FAQ – AI in Process Automation

How much does a data science project cost?

A reasonable question but not always one that can be readily answered at the onset. We offer a transparent pricing structure and the work can be charged at an agreed daily rate or alternatively on a fixed price basis against an agreed project scope. However, to provide an indication for the discovery stage, based on the ‘The anatomy of a Data Science project’ to cover steps 1.1 to 1.4, then around 3 to 5 man-days of work would be required. This estimate is very dependent on the format and quality that the data is provided in. Any initial discussions are carried out free of charge.

Our information is stored in a number of disparate data sources, does this prevent us from conducting a data science project?

No, but it would be fair to say that this represents a minor speed bump. It is relatively common for the data to be stored across different systems. You would be surprised at how often data is provided as a series of Excel workbooks. However, one of the challenges is being able to join the data together. Ideally, the data can be joined by a unique identifier but often the data can only be loosely ‘joined’ based on timestamps.

How are the solutions deployed?

The solution may be deployed on either an on-premise or cloud basis. Whenever possible for machine learning applications, an on-premise solution is preferred, based on a standard server-class hardware, as it is felt that this offers the most cost-effective solution. It also avoids potential issues with manufacturing data, which may represent proprietary data, being moved offsite. Where large language models (LLMs) are required then the system could still be hosted on site but it is likely that an internet connection would be required to support language processing.

Any on-premise solution may include packaged software which is typically delivered as a virtual machine.

Can you work with our preferred solution integrator to deliver the on-premise solution?

Generally, this would be our recommended approach. Although we have significant experience with automation systems, we lack site-specific knowledge of your architecture.

What data formats can you handle?

Typically we can handle the following:

GE Digital historian archives
CSV, text and XML data
PDFs
JSON
Excel workbooks
SQL data e.g. MS SQL Server, PostgreSQL and MySQL

Why have you requested the data to be sent offsite for analysis?

Many of the software tools we use to pre-process the data are either proprietary or are licensed in such a manner that they cannot be used on third party hardware. In addition for machine learning applications there is substantial compute power required during the discovery phase.This requires specialist hardware which would not be available on-site.

How much data do you need for analysis?

A reasonable question but again one that is difficult to answer as it varies enormously on the complexity of the problem. However, assuming a project of medium complexity involving a single product, then probably a minimum of 50 batch records would be required. But more is always better.
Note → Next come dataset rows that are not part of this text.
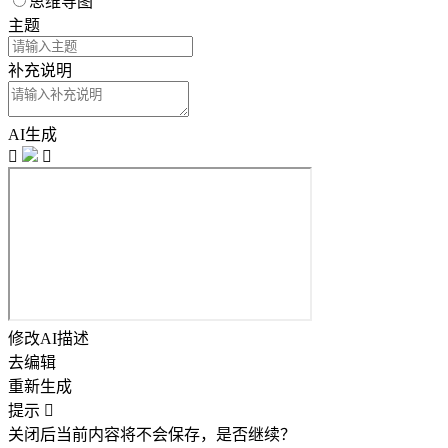
思维导图
主题
补充说明
AI生成


修改AI描述
去编辑
重新生成
提示

关闭后当前内容将不会保存，是否继续？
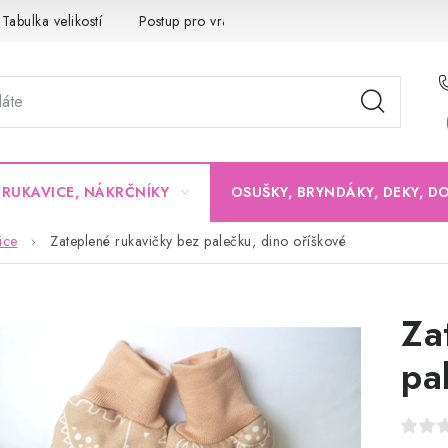
Tabulka velikostí
Postup pro vrácení a výměnu
Velkoobchod
, RUKAVICE, NÁKRČNÍKY
OSUŠKY, BRYNDÁKY, DEKY, D
ice
Zateplené rukavičky bez palečku, dino oříškové
Za
pa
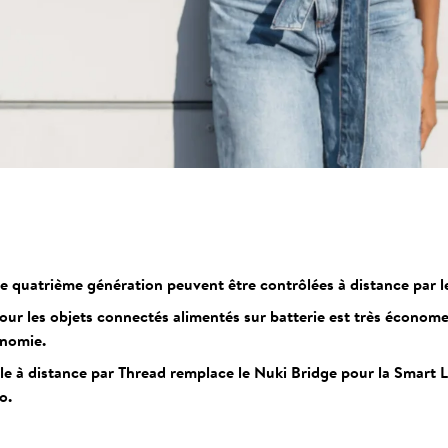
 quatrième génération peuvent être contrôlées à distance par l
our les objets connectés alimentés sur batterie est très économ
onomie.
le à distance par Thread remplace le Nuki Bridge pour la Smart L
o.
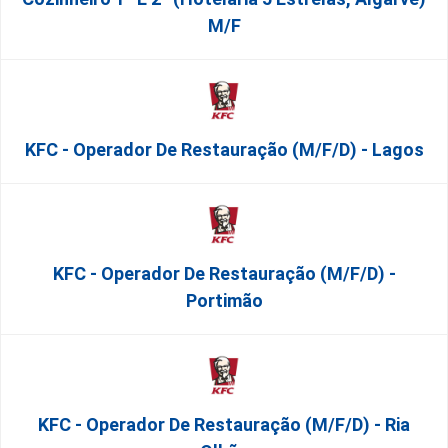
M/f
KFC - Operador De Restauração (m/f/d) - Lagos
KFC - Operador De Restauração (m/f/d) -
Portimão
KFC - Operador De Restauração (m/f/d) - Ria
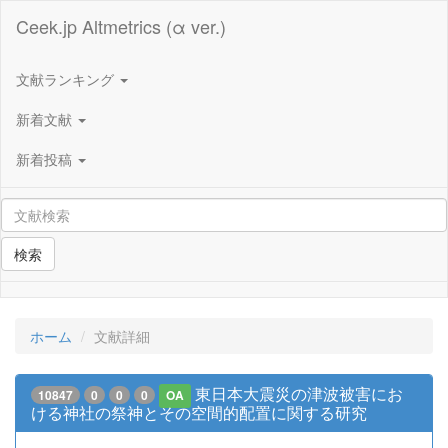
Ceek.jp Altmetrics (α ver.)
文献ランキング
新着文献
新着投稿
検索
ホーム
文献詳細
東日本大震災の津波被害にお
10847
0
0
0
OA
ける神社の祭神とその空間的配置に関する研究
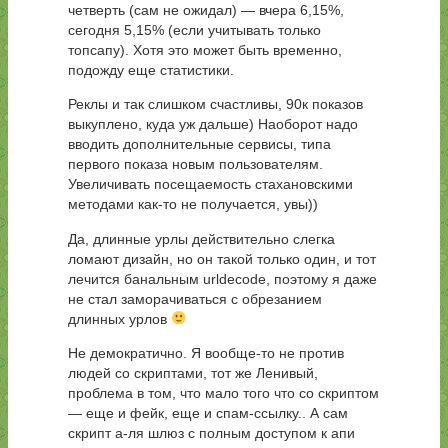
четверть (сам не ожидал) — вчера 6,15%,
сегодня 5,15% (если учитывать только
топсапу). Хотя это может быть временно,
подожду еще статистики.
Реклы и так слишком счастливы, 90к показов
выкуплено, куда уж дальше) Наоборот надо
вводить дополнительные сервисы, типа
первого показа новым пользователям.
Увеличивать посещаемость стахановскими
методами как-то не получается, увы))
Да, длинные урлы действительно слегка
ломают дизайн, но он такой только один, и тот
лечится банальным urldecode, поэтому я даже
не стал заморачиваться с обрезанием
длинных урлов
Не демократично. Я вообще-то не против
людей со скриптами, тот же Ленивый,
проблема в том, что мало того что со скриптом
— еще и фейк, еще и спам-ссылку.. А сам
скрипт а-ля шлюз с полным доступом к апи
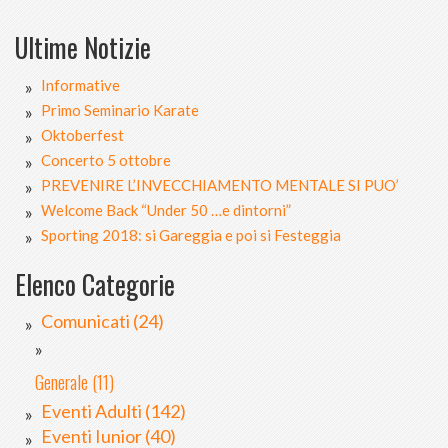
Ultime Notizie
Informative
Primo Seminario Karate
Oktoberfest
Concerto 5 ottobre
PREVENIRE L’INVECCHIAMENTO MENTALE SI PUO’
Welcome Back “Under 50 …e dintorni”
Sporting 2018: si Gareggia e poi si Festeggia
Elenco Categorie
Comunicati (24)
Generale (11)
Eventi Adulti (142)
Eventi Iunior (40)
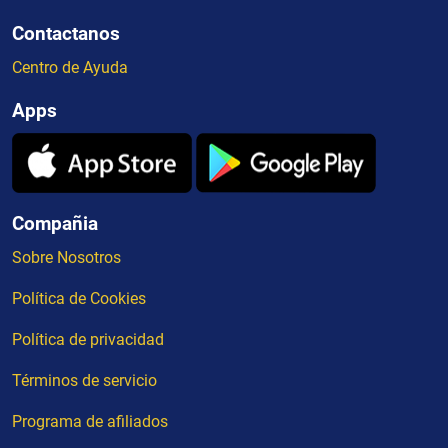
Contactanos
Centro de Ayuda
Apps
Compañia
Sobre Nosotros
Política de Cookies
Política de privacidad
Términos de servicio
Programa de afiliados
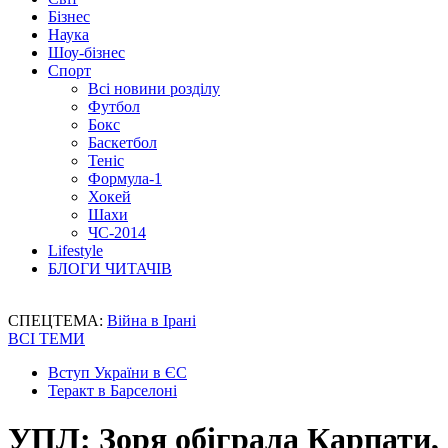
Бізнес
Наука
Шоу-бізнес
Спорт
Всі новини розділу
Футбол
Бокс
Баскетбол
Теніс
Формула-1
Хокей
Шахи
ЧС-2014
Lifestyle
БЛОГИ ЧИТАЧІВ
СПЕЦТЕМА:
Війна в Ірані
ВСІ ТЕМИ
Вступ України в ЄС
Теракт в Барселоні
УПЛ: Зоря обіграла Карпати,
We have thousands of inputs which may be relevant to this issue, can you identify which ones?

Techniques are available to handle this situation but they are likely to be computationally expensive. Nevertheless, this is probably going to be a challenge unless you have a very large amount volume of data for analysis. Generally, your best course of action would be to involve your SMEs to try and reduce this list to a more manageable number of inputs, for example the 20 most likely inputs.

We would like to predict the failure of rotating machines, can you help?

A major indicator is vibration analysis, specifically in the frequency domain. In our experience, this requires specialist vibration sensors to be installed. Many such vendors also provide a monitoring service using specialist software. In this niche area, they are likely to provide a better solution.

Can you guarantee a successful data science project?

Unfortunately, nobody can guarantee a successful outcome. One of the reasons for failure is that the process cannot be modelled accurately. Reasons include:

Insufficient data.
Some required input data is not available.
Input data is not being measured to the required accuracy. For example, we are attempting to identify subtle changes to a machine’s performance based on changes in power consumption. After analysing the data, it is found that power is only measured to +/- 5% which lacks sufficient precision.

We adopt a stepped approach to the discovery process to identify issues early so as to minimise wasted effort and cost.

All we can guarantee is that we will work professionally, always putting the client’s interests first.